Fully rotating the team, Savarese risked a game on the road for the reward of a fresher squad. He risked the unknown to bank on the known.


It’s also unclear whether sacrificing his squad’s freshness would have worked. To be at BC Place on Sunday was to witness a day that will be forever remembered by the Whitecaps’ faithful, who, for one day, dulled the disappointment of a postseason missed with a farewell to an emerging homegrown hero.


Perhaps it would have been too much to call 17-year-old Bayern Munich-bound Davies heroic before Sunday’s game, but with two goals in the first half, he and his teammates not only adorned their capes for a short window but also made something, from the match’s initial moments, clear: They were willing to raise their games to another level to give an honored son his farewell.


“You knew from the beginning that they were going to step it up in the way they were going to play because it was an important game, and a day for the fans to enjoy a player that has done so well for them …,” Savarese conceded. “It is a great story for all of us in MLS.

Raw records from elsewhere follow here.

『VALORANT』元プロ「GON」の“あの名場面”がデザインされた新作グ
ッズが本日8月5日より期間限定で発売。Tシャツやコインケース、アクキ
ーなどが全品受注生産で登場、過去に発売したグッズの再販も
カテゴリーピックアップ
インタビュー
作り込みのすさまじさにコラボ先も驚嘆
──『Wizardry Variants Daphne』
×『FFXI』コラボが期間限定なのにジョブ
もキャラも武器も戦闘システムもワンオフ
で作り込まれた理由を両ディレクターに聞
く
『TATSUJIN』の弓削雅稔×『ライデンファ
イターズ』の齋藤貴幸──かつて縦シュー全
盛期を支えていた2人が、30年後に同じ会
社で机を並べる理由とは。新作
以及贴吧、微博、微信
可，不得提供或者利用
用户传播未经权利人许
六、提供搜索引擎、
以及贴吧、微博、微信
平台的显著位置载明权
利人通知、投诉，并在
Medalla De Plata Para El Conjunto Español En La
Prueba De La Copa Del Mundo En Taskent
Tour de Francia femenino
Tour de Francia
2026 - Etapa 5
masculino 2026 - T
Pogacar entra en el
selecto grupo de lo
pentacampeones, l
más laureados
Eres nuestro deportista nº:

“Of course, it was a very energized, the entire stadium. But at the same token, we, as a team respected him a little too much.”


“As a 15-year-old kid making his debut, from start to finish the fans have always supported me,” Davies said, after a day that cast him at the center of Vancouver soccer’s focus. “When I got the news that I was signing for Bayern Munich, I just wanted to make things special … coming into this game, knowing it was my last game for Vancouver, I just wanted to leave with a positive feeling.”

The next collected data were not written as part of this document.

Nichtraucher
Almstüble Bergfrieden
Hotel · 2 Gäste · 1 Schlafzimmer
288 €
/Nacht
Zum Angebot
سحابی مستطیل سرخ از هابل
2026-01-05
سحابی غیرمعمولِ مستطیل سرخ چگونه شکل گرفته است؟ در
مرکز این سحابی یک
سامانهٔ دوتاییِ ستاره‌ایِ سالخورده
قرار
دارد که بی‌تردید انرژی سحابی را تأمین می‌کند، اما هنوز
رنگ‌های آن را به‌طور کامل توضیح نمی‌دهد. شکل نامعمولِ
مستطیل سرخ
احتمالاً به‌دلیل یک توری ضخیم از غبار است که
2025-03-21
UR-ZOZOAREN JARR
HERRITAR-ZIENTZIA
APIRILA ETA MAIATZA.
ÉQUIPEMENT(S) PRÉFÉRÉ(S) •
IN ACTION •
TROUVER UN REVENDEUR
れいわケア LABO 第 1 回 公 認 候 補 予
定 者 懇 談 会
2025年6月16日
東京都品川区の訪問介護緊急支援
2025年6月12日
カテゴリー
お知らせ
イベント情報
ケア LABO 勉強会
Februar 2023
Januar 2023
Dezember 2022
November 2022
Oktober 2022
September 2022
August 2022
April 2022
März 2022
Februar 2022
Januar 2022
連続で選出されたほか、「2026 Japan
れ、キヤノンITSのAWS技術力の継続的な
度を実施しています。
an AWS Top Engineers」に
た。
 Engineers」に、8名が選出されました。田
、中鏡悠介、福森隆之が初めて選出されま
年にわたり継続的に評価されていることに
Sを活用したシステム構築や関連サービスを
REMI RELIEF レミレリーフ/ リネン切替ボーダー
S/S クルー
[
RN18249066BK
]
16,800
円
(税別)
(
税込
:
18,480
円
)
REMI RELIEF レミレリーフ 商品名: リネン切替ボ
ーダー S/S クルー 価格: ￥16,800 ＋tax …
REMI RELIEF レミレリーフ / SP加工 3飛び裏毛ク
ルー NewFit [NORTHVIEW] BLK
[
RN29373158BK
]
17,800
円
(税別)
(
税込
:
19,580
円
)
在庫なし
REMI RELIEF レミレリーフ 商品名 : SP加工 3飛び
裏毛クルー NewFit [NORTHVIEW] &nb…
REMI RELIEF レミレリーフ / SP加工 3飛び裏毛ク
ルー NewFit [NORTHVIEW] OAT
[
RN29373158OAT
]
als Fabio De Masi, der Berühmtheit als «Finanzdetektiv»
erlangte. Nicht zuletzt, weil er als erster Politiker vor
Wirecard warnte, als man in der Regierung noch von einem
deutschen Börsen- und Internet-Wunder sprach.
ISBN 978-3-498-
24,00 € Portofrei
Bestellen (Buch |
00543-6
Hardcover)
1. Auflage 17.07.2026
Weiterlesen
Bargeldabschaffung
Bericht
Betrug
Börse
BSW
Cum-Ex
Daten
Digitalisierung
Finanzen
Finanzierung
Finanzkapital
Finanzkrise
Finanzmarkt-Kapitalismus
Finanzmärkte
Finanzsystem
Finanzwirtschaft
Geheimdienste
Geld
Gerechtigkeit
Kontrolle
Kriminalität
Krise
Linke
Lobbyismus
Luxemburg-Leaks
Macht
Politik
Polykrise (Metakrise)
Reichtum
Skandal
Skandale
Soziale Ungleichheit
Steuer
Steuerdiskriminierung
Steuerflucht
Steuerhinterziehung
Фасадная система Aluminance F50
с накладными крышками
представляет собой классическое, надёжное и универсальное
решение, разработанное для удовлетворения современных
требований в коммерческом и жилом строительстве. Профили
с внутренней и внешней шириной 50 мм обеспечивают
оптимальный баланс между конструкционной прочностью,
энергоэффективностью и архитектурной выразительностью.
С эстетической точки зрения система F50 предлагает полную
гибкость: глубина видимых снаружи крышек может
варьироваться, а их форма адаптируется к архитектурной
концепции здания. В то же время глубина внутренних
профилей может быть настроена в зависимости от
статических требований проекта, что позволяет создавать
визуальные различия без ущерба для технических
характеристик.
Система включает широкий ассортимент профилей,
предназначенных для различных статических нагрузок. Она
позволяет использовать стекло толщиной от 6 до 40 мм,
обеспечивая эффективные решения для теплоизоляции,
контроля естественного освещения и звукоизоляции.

Come match’s end, Andy Polo had come on. As had Sebastián Blanco and Jeremy Ebobisse. When the day’s madness began to turn in Portland’s favor, Savarese put his team in pursuit. Had the coaching staff known the day would break as such, that pursuit would have surely started sooner. Instead, mainstays like Diego Chara, Larrys Mabiala,Liam Ridgewell and Diego Valerinever saw the field.


The Timbers couldn’t play Game 34 as if they’d been handed an all-or-nothing scenario. No matter how matches in Colorado, Kansas and Seattle would unfold, Sunday was never an all-or-nothing proposition. The most important game of Portland’s season was still three days away, and while the green and gold in the Timbers’ fold gave the day a familiar feel, Sunday was never going to be a typical day in Vancouver.